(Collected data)
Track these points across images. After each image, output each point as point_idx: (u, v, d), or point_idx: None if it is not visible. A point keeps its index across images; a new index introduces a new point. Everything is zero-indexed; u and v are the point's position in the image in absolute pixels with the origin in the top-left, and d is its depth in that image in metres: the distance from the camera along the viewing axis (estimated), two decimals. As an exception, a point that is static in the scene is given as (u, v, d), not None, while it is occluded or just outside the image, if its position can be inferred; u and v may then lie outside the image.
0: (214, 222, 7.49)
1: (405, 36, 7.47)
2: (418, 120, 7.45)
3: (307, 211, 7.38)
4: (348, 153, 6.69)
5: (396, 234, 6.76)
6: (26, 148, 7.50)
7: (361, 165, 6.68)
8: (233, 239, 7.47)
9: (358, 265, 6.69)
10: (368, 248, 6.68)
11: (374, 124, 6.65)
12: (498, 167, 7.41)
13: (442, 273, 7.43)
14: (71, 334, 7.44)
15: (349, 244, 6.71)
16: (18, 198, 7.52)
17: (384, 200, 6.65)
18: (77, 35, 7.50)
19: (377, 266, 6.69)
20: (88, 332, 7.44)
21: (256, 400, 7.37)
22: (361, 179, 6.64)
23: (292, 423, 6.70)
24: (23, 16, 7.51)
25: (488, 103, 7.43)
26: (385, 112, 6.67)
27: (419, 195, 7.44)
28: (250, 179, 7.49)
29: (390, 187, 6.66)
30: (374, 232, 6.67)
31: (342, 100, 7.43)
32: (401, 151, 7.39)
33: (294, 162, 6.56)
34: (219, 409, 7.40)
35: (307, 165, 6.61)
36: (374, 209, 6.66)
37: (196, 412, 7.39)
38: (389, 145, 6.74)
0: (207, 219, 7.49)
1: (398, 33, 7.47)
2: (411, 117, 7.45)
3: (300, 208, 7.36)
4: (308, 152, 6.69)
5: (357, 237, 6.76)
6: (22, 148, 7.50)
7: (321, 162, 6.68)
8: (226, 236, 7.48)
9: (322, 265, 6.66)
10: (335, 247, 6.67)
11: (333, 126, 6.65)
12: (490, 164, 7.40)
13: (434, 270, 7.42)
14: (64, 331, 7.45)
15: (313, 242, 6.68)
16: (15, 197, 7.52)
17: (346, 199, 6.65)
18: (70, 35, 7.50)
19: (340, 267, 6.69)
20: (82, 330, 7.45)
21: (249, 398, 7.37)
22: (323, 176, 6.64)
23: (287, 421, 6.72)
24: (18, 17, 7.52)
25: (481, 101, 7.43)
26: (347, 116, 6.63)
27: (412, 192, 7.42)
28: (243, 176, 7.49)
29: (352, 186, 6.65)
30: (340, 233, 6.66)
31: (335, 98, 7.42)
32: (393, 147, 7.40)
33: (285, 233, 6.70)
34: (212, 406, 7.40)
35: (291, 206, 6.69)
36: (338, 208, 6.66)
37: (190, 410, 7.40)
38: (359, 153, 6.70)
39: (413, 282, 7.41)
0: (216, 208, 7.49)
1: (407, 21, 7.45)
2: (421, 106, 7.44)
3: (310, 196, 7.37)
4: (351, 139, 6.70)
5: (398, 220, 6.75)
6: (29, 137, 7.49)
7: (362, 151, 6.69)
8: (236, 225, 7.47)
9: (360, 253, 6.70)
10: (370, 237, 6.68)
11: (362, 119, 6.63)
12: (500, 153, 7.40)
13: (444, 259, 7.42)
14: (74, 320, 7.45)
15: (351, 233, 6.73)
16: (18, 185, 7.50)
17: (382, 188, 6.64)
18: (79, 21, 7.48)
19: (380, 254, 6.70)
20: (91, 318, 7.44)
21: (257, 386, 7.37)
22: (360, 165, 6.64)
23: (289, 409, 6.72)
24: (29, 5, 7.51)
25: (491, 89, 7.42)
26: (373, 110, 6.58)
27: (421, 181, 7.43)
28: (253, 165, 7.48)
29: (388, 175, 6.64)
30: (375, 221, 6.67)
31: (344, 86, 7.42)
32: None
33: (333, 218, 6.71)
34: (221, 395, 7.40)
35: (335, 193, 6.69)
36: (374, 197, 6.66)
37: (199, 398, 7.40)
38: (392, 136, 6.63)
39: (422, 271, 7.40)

ABOUT THIS EXERCISE
Start to finish, copy the records above with no differences.

TASK ANSWER
Track these points across images. After each image, output each point as point_idx: (u, v, d), or point_idx: None if it is not visible. A point keeps its index across images; a new index introduces a new point. Everything is zero-indexed; u and v are the point's position in the image in absolute pixels with the origin in the top-left, and d is its depth in that image in metres: the distance from the camera along the viewing axis (estimated), two decimals. As an exception, a point that is static in the scene is given as (u, v, d), not None, while it is occluded or just outside the image, if its position can be inferred; u and v may then lie outside the image.
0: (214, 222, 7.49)
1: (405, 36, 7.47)
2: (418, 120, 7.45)
3: (307, 211, 7.38)
4: (348, 153, 6.69)
5: (396, 234, 6.76)
6: (26, 148, 7.50)
7: (361, 165, 6.68)
8: (233, 239, 7.47)
9: (358, 265, 6.69)
10: (368, 248, 6.68)
11: (374, 124, 6.65)
12: (498, 167, 7.41)
13: (442, 273, 7.43)
14: (71, 334, 7.44)
15: (349, 244, 6.71)
16: (18, 198, 7.52)
17: (384, 200, 6.65)
18: (77, 35, 7.50)
19: (377, 266, 6.69)
20: (88, 332, 7.44)
21: (256, 400, 7.37)
22: (361, 179, 6.64)
23: (292, 423, 6.70)
24: (23, 16, 7.51)
25: (488, 103, 7.43)
26: (385, 112, 6.67)
27: (419, 195, 7.44)
28: (250, 179, 7.49)
29: (390, 187, 6.66)
30: (374, 232, 6.67)
31: (342, 100, 7.43)
32: (401, 151, 7.39)
33: (294, 162, 6.56)
34: (219, 409, 7.40)
35: (307, 165, 6.61)
36: (374, 209, 6.66)
37: (196, 412, 7.39)
38: (389, 145, 6.74)
0: (207, 219, 7.49)
1: (398, 33, 7.47)
2: (411, 117, 7.45)
3: (300, 208, 7.36)
4: (308, 152, 6.69)
5: (357, 237, 6.76)
6: (22, 148, 7.50)
7: (321, 162, 6.68)
8: (226, 236, 7.48)
9: (322, 265, 6.66)
10: (335, 247, 6.67)
11: (333, 126, 6.65)
12: (490, 164, 7.40)
13: (434, 270, 7.42)
14: (64, 331, 7.45)
15: (313, 242, 6.68)
16: (15, 197, 7.52)
17: (346, 199, 6.65)
18: (70, 35, 7.50)
19: (340, 267, 6.69)
20: (82, 330, 7.45)
21: (249, 398, 7.37)
22: (323, 176, 6.64)
23: (287, 421, 6.72)
24: (18, 17, 7.52)
25: (481, 101, 7.43)
26: (347, 116, 6.63)
27: (412, 192, 7.42)
28: (243, 176, 7.49)
29: (352, 186, 6.65)
30: (340, 233, 6.66)
31: (335, 98, 7.42)
32: (393, 147, 7.40)
33: (285, 233, 6.70)
34: (212, 406, 7.40)
35: (291, 206, 6.69)
36: (338, 208, 6.66)
37: (190, 410, 7.40)
38: (359, 153, 6.70)
39: (413, 282, 7.41)
0: (216, 208, 7.49)
1: (407, 21, 7.45)
2: (421, 106, 7.44)
3: (310, 196, 7.37)
4: (351, 139, 6.70)
5: (398, 220, 6.75)
6: (29, 137, 7.49)
7: (362, 151, 6.69)
8: (236, 225, 7.47)
9: (360, 253, 6.70)
10: (370, 237, 6.68)
11: (362, 119, 6.63)
12: (500, 153, 7.40)
13: (444, 259, 7.42)
14: (74, 320, 7.45)
15: (351, 233, 6.73)
16: (18, 185, 7.50)
17: (382, 188, 6.64)
18: (79, 21, 7.48)
19: (380, 254, 6.70)
20: (91, 318, 7.44)
21: (257, 386, 7.37)
22: (360, 165, 6.64)
23: (289, 409, 6.72)
24: (29, 5, 7.51)
25: (491, 89, 7.42)
26: (373, 110, 6.58)
27: (421, 181, 7.43)
28: (253, 165, 7.48)
29: (388, 175, 6.64)
30: (375, 221, 6.67)
31: (344, 86, 7.42)
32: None
33: (333, 218, 6.71)
34: (221, 395, 7.40)
35: (335, 193, 6.69)
36: (374, 197, 6.66)
37: (199, 398, 7.40)
38: (392, 136, 6.63)
39: (422, 271, 7.40)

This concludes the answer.